Prakash was born in Meerut India. Currently he is an assistant professor of bioengineering at Stanford University and two of his students Jim Cybulski and Georgios Katsikis helped him to develop this computer.
Prakash devised a system in which tiny water droplets are trapped in a magnetic field. The droplets move in precise direction and distance when the field is rotated or flipped. This is the basis of the computer clock, which is an essential component of any computer.
For nearly every modern convenience Computer clocks are essential. Without a clock Smartphones, DVRs, airplanes nothing can operate without frequent and serious complications. Every computer program needs some operations which should be happen in a perfect step-by-step manner. Only clock makes it sure that these operations start and stop with the perfect timing.
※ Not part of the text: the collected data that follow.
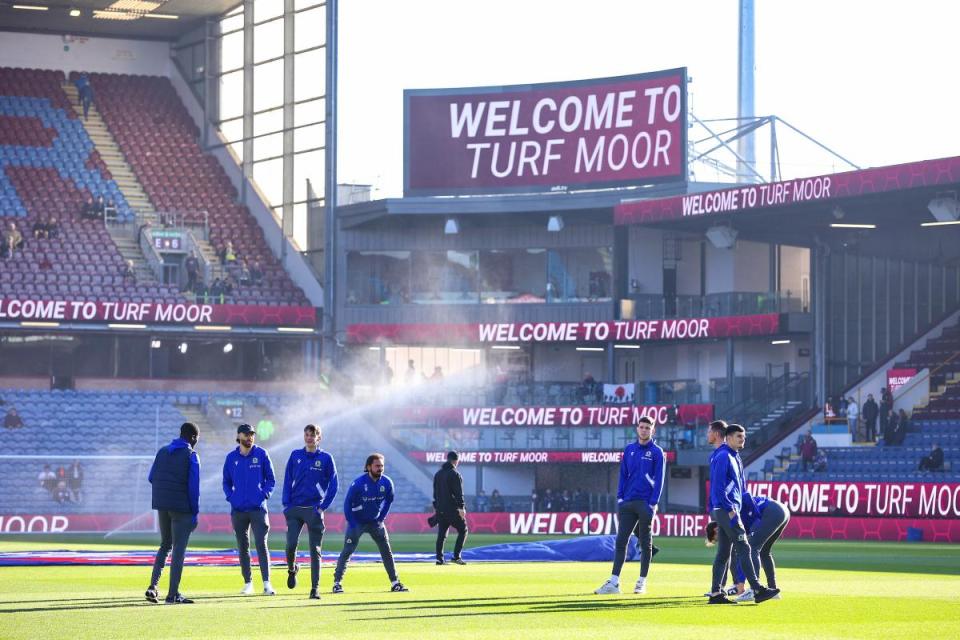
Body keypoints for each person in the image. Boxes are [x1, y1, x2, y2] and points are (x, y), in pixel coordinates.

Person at [706, 424, 779, 605]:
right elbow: (718, 487)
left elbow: (741, 488)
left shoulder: (734, 456)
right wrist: (731, 509)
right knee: (744, 548)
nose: (742, 439)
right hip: (726, 511)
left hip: (727, 510)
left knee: (724, 552)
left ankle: (716, 593)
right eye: (739, 436)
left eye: (743, 436)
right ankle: (757, 589)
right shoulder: (724, 456)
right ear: (728, 437)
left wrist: (751, 511)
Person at [595, 416, 665, 596]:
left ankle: (641, 582)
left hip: (645, 504)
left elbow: (659, 480)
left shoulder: (657, 452)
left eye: (647, 428)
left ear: (652, 430)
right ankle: (614, 582)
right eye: (641, 427)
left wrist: (653, 503)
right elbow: (623, 475)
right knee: (621, 542)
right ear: (637, 429)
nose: (643, 430)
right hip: (627, 502)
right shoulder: (629, 449)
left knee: (646, 544)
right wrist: (620, 498)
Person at [332, 454, 409, 593]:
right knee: (347, 551)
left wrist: (381, 518)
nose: (380, 469)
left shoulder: (387, 483)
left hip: (375, 522)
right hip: (357, 522)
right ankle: (337, 583)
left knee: (386, 551)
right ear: (368, 467)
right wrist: (353, 523)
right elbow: (347, 504)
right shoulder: (358, 484)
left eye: (382, 466)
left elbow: (389, 501)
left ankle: (395, 583)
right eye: (377, 466)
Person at [146, 422, 201, 605]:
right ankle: (173, 594)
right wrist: (194, 513)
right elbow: (194, 488)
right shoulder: (191, 455)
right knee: (178, 550)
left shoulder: (162, 451)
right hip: (182, 509)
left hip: (162, 505)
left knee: (165, 545)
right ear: (193, 438)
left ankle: (153, 587)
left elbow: (151, 477)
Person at [281, 424, 338, 600]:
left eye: (313, 435)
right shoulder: (295, 455)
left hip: (314, 510)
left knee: (315, 550)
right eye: (306, 434)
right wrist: (286, 504)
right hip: (295, 509)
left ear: (319, 438)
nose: (309, 438)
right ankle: (292, 569)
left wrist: (322, 507)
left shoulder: (327, 459)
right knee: (290, 546)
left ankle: (315, 588)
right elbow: (287, 479)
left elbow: (334, 485)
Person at [222, 424, 277, 596]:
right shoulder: (231, 458)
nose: (250, 437)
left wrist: (264, 495)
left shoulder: (261, 454)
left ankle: (267, 584)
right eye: (246, 435)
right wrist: (231, 497)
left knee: (261, 544)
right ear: (238, 436)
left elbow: (271, 479)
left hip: (258, 509)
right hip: (238, 510)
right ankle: (248, 583)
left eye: (252, 434)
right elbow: (226, 482)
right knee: (243, 547)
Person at [707, 495, 790, 598]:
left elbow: (746, 496)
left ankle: (754, 590)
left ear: (716, 530)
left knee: (752, 548)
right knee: (764, 552)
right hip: (782, 510)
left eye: (716, 538)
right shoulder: (730, 514)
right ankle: (772, 590)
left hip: (771, 512)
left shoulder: (729, 514)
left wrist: (740, 583)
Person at [433, 451, 468, 565]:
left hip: (441, 509)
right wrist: (461, 507)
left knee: (442, 534)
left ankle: (439, 559)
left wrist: (437, 508)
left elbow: (435, 494)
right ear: (456, 461)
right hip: (452, 510)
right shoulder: (455, 474)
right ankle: (456, 556)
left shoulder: (438, 474)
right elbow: (459, 493)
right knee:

The results will be awful if a clock isn’t present. Prakash explain it in this way – It’s like soldiers marching in formation: If one person falls dramatically out of time, it won’t be long before the whole group falls apart. The same will be applicable to multiple simultaneous computer operations run without a clock to synchronize them.
The droplets are smaller than poppy seeds and the current chips are about half the size of a postage stamp, but Katsikis said that the physics of the system suggests that chips can be made even smaller. One of the fact is that magnetic field can control millions of droplets simultaneously, this makes the system extensible.
Jim Cybulski added that we can keep making it smaller and smaller so that it can do more operations per time.
Prakash said that most immediate application might involve turning the computer into a high-throughput chemistry and biology laboratory. Instead of running reactions in bulk test tubes, each droplet can carry some chemicals and become its own test tube, and the droplet computer offers unprecedented control over these interactions.
According to Prakash the work is so exciting and it opens up a new way of thinking of computation in the physical world. Although the physics of computation has been previously applied to understand the limits of computation, the physical aspects of bits of information has never been exploited as a new way to manipulate matter at the mesoscale.